Print the records without any change, from their first line up to and including the line that contains "регулярно пополняется новыми".

□ □ □

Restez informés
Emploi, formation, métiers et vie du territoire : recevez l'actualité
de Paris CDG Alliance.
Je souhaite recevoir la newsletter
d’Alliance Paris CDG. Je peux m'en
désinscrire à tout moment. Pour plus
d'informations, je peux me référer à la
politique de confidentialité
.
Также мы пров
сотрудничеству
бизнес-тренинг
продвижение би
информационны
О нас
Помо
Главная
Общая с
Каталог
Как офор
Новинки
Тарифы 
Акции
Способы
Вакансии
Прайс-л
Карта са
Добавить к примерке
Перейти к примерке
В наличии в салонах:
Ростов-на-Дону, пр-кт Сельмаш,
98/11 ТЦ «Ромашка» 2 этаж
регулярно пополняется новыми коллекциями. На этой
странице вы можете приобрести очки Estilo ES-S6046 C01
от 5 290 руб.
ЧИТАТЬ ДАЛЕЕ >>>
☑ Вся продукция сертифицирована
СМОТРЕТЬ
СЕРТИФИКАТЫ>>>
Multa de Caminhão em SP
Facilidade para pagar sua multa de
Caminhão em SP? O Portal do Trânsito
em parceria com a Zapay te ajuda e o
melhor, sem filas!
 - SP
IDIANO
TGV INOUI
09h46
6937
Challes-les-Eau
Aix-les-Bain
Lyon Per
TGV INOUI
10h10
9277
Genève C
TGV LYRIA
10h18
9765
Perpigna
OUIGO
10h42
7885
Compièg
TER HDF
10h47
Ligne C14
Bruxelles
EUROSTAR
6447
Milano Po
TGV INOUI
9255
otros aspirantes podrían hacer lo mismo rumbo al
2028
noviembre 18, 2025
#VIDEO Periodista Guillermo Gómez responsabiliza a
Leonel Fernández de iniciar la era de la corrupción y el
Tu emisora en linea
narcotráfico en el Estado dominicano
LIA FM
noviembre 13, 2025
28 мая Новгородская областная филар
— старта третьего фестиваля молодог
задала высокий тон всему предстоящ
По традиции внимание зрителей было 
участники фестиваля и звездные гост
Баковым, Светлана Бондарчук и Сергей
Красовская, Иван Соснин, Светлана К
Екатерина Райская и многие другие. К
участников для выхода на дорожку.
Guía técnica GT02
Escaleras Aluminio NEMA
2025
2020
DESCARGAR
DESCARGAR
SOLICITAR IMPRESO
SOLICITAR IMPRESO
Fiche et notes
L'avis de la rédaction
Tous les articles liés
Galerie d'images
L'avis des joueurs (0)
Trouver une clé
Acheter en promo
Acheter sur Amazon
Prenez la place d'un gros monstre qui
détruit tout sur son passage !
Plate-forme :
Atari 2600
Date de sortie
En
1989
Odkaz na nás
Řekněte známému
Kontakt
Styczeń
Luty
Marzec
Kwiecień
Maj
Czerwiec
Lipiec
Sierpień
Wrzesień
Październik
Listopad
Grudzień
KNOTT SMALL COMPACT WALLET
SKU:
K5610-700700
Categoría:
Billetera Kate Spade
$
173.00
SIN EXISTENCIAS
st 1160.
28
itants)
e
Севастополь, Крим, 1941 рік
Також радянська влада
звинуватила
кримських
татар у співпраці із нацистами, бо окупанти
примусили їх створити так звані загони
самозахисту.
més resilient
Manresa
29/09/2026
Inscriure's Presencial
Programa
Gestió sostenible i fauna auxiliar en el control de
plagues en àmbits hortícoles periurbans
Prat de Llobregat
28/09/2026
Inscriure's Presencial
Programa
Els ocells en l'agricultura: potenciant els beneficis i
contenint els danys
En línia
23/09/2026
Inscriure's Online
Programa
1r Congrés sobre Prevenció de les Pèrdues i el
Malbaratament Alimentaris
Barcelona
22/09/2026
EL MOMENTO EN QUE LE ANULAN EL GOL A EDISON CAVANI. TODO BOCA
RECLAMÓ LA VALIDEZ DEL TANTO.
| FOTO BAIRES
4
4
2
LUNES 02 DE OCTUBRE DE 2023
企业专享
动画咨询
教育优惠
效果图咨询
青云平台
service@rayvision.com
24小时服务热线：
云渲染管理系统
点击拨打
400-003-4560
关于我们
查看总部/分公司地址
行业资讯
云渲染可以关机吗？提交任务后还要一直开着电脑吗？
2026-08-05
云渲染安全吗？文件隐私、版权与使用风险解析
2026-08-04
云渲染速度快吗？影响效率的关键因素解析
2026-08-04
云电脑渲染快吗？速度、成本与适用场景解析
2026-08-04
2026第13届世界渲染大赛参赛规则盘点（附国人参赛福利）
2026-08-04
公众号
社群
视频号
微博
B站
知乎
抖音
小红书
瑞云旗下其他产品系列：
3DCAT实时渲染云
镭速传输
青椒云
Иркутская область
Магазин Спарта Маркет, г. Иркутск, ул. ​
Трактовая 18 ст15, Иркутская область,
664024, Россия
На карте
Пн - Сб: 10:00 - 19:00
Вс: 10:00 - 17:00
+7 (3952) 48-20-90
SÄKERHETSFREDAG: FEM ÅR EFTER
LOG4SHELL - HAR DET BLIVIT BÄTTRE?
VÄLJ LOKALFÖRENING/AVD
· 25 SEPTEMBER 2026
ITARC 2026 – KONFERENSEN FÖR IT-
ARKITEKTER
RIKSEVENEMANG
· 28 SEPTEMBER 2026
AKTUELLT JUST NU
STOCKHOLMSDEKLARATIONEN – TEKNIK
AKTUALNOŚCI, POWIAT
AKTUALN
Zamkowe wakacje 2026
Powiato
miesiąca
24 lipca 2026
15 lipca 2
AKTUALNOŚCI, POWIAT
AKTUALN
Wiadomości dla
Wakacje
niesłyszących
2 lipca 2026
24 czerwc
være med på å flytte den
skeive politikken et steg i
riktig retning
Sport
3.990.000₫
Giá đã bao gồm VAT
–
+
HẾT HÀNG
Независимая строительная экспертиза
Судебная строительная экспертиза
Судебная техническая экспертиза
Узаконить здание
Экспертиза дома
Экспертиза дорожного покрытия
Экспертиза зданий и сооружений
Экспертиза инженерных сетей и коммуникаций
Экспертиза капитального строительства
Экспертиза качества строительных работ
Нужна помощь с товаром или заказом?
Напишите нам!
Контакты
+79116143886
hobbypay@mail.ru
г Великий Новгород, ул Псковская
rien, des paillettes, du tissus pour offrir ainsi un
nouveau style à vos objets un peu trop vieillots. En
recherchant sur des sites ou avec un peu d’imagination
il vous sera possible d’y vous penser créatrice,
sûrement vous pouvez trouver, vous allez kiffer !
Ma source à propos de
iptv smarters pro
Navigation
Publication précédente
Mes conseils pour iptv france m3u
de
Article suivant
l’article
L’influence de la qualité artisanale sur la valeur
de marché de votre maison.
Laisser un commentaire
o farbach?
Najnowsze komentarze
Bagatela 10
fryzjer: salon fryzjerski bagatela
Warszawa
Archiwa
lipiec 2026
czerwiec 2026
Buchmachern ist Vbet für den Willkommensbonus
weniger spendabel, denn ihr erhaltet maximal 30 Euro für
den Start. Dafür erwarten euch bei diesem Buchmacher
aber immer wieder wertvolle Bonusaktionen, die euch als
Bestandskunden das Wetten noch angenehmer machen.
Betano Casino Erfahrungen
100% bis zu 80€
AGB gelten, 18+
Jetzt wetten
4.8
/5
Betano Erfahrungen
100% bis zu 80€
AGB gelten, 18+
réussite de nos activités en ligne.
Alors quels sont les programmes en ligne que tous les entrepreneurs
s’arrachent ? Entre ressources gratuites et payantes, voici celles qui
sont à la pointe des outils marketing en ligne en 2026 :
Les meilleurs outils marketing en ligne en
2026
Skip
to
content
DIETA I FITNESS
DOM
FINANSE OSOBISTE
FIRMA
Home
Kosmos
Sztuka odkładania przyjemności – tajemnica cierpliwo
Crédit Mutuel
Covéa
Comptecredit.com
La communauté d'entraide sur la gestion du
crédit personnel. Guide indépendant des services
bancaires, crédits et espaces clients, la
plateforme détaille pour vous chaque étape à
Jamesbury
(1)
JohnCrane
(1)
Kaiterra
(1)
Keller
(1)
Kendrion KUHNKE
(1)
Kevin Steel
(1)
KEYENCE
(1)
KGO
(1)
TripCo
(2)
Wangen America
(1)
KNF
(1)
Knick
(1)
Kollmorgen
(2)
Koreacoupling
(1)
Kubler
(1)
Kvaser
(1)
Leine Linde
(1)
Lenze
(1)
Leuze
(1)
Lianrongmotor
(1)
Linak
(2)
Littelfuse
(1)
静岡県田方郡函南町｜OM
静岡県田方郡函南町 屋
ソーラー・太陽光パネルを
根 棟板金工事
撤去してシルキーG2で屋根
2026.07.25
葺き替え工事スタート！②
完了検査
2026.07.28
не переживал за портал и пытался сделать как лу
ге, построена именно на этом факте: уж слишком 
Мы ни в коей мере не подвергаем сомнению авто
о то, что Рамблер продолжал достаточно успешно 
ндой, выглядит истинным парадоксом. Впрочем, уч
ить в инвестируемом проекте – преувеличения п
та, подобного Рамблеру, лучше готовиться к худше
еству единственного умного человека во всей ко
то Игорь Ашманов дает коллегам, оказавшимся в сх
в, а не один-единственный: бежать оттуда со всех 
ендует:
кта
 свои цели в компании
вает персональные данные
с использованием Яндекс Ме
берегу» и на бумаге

□ □ □

-- Answer section --
Restez informés
Emploi, formation, métiers et vie du territoire : recevez l'actualité
de Paris CDG Alliance.
Je souhaite recevoir la newsletter
d’Alliance Paris CDG. Je peux m'en
désinscrire à tout moment. Pour plus
d'informations, je peux me référer à la
politique de confidentialité
.
Также мы пров
сотрудничеству
бизнес-тренинг
продвижение би
информационны
О нас
Помо
Главная
Общая с
Каталог
Как офор
Новинки
Тарифы 
Акции
Способы
Вакансии
Прайс-л
Карта са
Добавить к примерке
Перейти к примерке
В наличии в салонах:
Ростов-на-Дону, пр-кт Сельмаш,
98/11 ТЦ «Ромашка» 2 этаж
регулярно пополняется новыми коллекциями. На этой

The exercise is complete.